A copy of each of the papers prepared by participants in College and Institute programs will be kept in the Schlesinger Library on the History of Women in America, hidden on the first floor of the old Radcliffe College Library building that now also houses the Institute. When a gift of the Women's Rights Collection provided the nucleus for a Women's Archives in 1943, the aim of its founders was to collect source materials for easier writing of what was then a neglected history.
Until about three or four years ago, the 18,000-volume library retained much the same function by collecting, preserving and making available materials for people studying American women's history. The collection now includes such diverse materials as a complete set of the Ladies Home Journal, from its first issue, numerous books on etiquette and cooking, and the "Maimie Papers," a series of descriptive letters written by a reformed prostitute about her past.
But until the late '60s and early '70s there were so few researchers interested in the library's resources that the historian Anne Firor Scott could write in her journal as late as 1960, "Women's Archives very welcoming...glad to have somebody using their stuff." But things have changed--the greatest external influence on the library has no doubt been the national women's movement, which has increased curiosity about the history of women and legitimized the study of it. And with the naming of the Schlesinger Library as the official repository of the records of the National Organization of Women and Women's Equity Action League, the Library's administration has committed itself to the continuing documentation of the feminist movement in the present and the future.

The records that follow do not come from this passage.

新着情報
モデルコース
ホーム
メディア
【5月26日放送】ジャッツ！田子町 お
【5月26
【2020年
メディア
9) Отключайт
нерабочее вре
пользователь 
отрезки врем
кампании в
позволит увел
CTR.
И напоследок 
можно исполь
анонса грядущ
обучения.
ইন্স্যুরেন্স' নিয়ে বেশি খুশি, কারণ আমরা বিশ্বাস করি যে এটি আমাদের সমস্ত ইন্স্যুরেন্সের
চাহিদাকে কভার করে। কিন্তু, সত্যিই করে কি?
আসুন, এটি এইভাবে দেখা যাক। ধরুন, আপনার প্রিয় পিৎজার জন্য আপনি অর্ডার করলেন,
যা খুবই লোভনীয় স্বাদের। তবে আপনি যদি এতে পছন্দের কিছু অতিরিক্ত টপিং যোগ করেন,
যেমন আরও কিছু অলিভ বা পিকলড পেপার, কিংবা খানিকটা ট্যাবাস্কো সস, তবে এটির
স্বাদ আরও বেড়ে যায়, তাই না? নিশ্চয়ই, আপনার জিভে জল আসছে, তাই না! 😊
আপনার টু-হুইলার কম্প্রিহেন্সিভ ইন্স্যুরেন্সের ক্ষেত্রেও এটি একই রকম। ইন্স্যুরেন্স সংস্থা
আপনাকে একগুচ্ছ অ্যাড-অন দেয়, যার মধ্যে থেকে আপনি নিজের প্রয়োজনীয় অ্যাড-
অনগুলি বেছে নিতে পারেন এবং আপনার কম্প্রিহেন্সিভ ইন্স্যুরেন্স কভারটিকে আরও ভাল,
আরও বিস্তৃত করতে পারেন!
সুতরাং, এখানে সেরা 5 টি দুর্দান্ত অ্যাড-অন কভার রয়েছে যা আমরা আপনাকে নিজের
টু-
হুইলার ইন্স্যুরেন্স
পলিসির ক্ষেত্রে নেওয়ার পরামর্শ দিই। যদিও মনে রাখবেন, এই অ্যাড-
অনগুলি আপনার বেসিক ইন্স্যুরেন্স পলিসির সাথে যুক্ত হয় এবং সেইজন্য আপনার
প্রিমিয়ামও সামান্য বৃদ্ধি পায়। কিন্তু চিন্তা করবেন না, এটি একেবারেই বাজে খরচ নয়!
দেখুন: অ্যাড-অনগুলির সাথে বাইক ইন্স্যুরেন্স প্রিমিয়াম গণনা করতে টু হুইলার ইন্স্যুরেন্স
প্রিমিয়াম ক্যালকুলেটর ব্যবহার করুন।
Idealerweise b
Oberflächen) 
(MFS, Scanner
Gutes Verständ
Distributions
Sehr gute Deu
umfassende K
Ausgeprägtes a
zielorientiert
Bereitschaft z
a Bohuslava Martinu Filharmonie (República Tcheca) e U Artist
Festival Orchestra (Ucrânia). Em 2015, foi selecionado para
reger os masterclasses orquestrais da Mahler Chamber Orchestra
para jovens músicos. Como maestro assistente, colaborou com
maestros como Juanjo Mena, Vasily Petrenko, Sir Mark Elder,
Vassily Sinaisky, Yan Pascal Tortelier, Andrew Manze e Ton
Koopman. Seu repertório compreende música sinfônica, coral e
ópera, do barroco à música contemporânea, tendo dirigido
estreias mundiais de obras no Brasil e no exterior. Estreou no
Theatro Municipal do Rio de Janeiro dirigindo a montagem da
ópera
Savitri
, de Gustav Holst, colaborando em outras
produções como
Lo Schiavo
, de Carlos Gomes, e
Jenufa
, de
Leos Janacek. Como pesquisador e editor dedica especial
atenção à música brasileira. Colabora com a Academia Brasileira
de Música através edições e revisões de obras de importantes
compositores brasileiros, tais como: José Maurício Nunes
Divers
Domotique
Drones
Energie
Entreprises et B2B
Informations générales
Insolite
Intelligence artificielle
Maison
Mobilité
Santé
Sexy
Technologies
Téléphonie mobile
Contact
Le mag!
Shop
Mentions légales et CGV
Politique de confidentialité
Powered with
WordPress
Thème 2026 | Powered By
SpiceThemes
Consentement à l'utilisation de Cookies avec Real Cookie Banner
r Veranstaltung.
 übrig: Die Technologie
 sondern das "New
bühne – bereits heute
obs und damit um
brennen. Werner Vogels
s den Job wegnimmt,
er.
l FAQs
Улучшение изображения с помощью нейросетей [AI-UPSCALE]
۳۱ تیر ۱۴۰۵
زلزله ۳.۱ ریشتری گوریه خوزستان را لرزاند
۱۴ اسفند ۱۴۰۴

The Library has also moved in the past few years from its position as a collector to a sponsor of research. The decision on what kind of project to sponsor, Patricia M. King, director of the Library, says is based on what "researchers seem to be most interested in." There is now, for example, a tremendous interest in working class women, she says. Hence, a project is being supported based on the papers of the Women's Trade Union League.
The Library is at the same time sponsoring oral history projects, backed by foundation grants, to supplement written records on file. While one of these is just winding up--a study on population requiring interviews with people active in the birth control movement, in child and health care, and sex education--a more recent one will concentrate on the history of black women in America. "The rationale for this one is different," King says. "While most of the women will have played a public role, they are not so likely to have written records, or to have reached the same level of prominence. It will serve as a substitute for written records."
The recently-announced program which King said has already received more than 100 letters suggesting candidates for interviews, will be limited to 40 or 50 extensive oral autobiographies, including family background and sources of motivation, with special attention given to histories of elderly women. Besides community leaders and professional women, the Library has also received suggestions to include ordinary people like hairdressers in the oral history.
As interest in women's studies has grown, so has the presence of men in the Library. King says 10 to 15 per cent of the library's users are now men, utilizing the resources either for women's history in particular or to supplement a more general history. The most requested papers recently have been those of Charlotte Perkins Gilman, a nineteenth century feminist theoretician who believed economic independence to be the foremost need of all women. But perhaps more important, in a study King did recently of the Schlesinger Library's manuscript users, she found four subjects--education and educated women, employment and working class women, feminism and suffrage, and the woman and her body--overwhelmingly sought after at the Institute. She says the figures indicate the Library's current resources as well as the drift of public interest, and that some of the lesser studied subjects, like religion, abolition and immigrant women, may be more popular elsewhere.
In defining the focus of the Library, King does not mention women's history, as one might expect, but instead social history with an emphasis on women. With that broad a focus, and with the already-proven adaptability of the Library, King seems justified in not worrying about the future role of the Library within the community. Even in the unlikely case of a merger of Radcliffe with Harvard, King says she thinks the Library is already well-established enough that it could easily function as part of the Harvard College Library.
The Institute and the Library are today speaking to new needs within the Radcliffe community, Dean Graham says. While in the past the College was intended to provide access to undergraduate education, she says, the needs of women beyond the undergraduate years are now being addressed. While until recently the Institute administered its own budget--it was moved to the jurisdiction of Radcliffe College recently at the request of Harvard--it has always been inextricably tied to Radcliffe, with Graham serving both as dean of the Institute and vice-president of Radcliffe College. But as the influence of Radcliffe as an undergraduate institution has begun to wane, the national prestige and respect accorded the Institute and Library has waxed, perhaps pointing to a continued role for Radcliffe in higher education with or without merger.